4. Define or help define the user story acceptance criteria so the team knows when they are DONE
5. Be able to prioritize the stories and be able to negotiate/collaborate on priorities with the team. Negotiate priorities occurs when after taking the top priorities off the backlog; there may be some remaining capacity that the next highest priority story won't fit in to. So in those cases, a lower priority feature could be picked.
6. Must be available at all inspect and adapt points to answer questions and help guide the team empirically

Product Managers on the other hand must be able to do a whole bunch of other things, including but not limited to:

1. Defining the marketing strategies and outbound marketing communications
2. Pricing strategies
3. Understanding the positioning of the product in the market place
4. Competitive analysis

A couple quotes from the forum worth repeating here

"Scrum does not prescribe further responsibility beyond optimizing development to ensure business success" (Anonymous)

"The Product Owner role, on the other hand, is really about representing the business side and working with engineering to optimize the software (or technology) delivery part of the entire product solution." (Greg)

The best ..

"The product owner role is a genuinely new role and disruptive for most organisations, as it does not easily map onto existing roles and structures" (Roman)

In summary, depending on your situation, the PM and PO roles will be performed by the same person, a group of people or separate people - frankly I don't care. As long as there is a person dedicated to doing the PO duties and responsibilities as defined in the 6 bullets above, then all is good from a scrum perspective.

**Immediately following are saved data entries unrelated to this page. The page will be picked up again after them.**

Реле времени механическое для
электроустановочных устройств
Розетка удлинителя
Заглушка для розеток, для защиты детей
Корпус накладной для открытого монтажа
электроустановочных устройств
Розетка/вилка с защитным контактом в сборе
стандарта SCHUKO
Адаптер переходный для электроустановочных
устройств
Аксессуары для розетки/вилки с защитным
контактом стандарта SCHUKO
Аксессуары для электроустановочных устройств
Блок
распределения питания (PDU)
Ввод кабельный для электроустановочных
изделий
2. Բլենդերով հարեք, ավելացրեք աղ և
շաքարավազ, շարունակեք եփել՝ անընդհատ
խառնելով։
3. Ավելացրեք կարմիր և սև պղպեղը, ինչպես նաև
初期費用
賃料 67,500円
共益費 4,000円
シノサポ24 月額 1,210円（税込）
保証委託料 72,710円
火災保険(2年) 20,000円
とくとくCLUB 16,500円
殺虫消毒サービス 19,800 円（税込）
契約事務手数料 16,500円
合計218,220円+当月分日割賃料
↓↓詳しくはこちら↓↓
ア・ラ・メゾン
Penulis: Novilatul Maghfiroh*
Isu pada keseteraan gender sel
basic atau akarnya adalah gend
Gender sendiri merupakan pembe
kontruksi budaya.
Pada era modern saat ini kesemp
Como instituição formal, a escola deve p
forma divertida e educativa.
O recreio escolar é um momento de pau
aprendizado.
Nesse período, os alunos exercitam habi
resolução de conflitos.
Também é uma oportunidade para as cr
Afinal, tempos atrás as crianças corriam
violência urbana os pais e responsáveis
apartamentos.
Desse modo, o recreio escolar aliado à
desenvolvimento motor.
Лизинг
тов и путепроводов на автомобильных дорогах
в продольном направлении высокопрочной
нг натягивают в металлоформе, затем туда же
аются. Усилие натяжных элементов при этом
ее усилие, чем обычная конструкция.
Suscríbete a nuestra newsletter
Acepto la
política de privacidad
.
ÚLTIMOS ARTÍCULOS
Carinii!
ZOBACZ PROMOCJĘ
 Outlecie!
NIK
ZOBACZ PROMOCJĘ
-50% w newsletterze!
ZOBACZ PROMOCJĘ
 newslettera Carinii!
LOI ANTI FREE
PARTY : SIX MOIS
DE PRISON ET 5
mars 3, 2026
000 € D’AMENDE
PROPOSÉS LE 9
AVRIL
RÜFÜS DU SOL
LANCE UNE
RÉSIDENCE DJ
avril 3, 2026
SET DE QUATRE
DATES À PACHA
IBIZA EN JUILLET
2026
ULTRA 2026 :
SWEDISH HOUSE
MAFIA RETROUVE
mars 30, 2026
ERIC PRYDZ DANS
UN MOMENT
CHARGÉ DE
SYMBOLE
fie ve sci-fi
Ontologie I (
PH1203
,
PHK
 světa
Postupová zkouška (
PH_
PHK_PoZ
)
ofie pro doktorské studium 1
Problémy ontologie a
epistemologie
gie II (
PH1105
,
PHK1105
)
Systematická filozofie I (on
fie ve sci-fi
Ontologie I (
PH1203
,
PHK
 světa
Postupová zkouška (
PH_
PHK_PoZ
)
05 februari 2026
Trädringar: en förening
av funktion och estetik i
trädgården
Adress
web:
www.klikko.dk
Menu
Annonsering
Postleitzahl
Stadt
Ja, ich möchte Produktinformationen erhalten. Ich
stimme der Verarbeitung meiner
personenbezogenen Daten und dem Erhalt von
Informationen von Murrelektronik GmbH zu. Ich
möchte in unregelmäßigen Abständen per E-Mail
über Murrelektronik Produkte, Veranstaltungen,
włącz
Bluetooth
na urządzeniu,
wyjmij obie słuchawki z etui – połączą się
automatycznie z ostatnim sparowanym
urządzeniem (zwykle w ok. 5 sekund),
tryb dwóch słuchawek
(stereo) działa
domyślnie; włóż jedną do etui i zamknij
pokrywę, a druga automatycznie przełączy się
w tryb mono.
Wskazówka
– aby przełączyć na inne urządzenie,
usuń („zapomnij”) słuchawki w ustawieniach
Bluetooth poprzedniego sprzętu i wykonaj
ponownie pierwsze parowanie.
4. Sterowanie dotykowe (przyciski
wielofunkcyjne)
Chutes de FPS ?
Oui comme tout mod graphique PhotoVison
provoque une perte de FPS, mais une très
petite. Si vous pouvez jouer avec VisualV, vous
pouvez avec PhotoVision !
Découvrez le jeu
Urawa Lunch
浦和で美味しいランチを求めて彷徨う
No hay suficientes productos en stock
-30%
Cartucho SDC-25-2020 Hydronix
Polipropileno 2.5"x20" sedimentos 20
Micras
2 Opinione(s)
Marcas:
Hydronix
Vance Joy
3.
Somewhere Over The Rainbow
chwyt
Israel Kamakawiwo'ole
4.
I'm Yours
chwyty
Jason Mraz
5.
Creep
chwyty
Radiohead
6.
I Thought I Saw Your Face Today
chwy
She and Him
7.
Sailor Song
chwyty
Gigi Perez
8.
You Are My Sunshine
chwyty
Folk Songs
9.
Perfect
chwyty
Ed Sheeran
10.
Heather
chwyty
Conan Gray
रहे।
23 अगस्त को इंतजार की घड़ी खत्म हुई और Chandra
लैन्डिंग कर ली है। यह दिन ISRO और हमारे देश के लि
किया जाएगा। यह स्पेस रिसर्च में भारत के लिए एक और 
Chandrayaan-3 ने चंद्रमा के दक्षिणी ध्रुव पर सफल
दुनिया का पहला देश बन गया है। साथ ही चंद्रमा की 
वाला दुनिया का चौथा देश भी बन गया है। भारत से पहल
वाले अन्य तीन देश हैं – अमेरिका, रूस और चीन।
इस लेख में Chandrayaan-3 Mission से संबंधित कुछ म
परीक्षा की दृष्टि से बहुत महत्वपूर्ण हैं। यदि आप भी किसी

About the Author: As COO and Scrum Master, Jack Milunsky heads software development at Brightspark. Jack is an early adopter of Scrum and has a great passion for early stage startups. Jack is co-creator of Agilebuddy, a next generation Scrum Application SaaS. Jack combines over 18 years of experience managing software development teams both large and small. You can follow Jack for great tips on Agile at http://twitter.com/agilebuddy

Comments

Product Marketing Manager and Technical Product Manager

November 9, 2009 by Greg Boutin (not verified), 13 weeks 1 day ago
Comment id: 4072

I believe the confusion comes from the terms Product Owner and Product Manager. Those are really the traditional Product Marketing Manager and Technical Product Manager roles, which are much more descriptive titles.

French Translation

November 10, 2009 by Fabrice Aimetti (not verified), 13 weeks 41 min ago
Comment id: 4080

Jack,
Your post is interesting, so I have translated it in french : Product Owner vs Product Manager.
Regards, Fabrice

A fundamental flaw in the distinction that nobody can explain me

January 16, 2010 by Robret (not verified), 3 weeks 3 days ago
Comment id: 5138

I am one of the people that is also confused about the differences. Most of what I read states that the product managers spend a lot of time with customers and the product owners a lot of time with the team. The product owner is the one understanding the customers, sets the vision and prioritizes the backlog. But how does he really know what the market needs if most of the time he is busy with the team and doesn"t spend time to understand the market? On the other hand, according to my reading, the product manager spends a lot of time with customers and really understands the market including competitors, which is important information too. He also claims to own the vision, writes specifications, but is not os involved with the team. So how shall the team really understand what is required and how shall it deveklop what was asked for. Since I believe that there can only be one person owning the success of the product, it seams to me that the challenge is to find the right balance in either job and then they are no longer really different. It's jsut my opinion.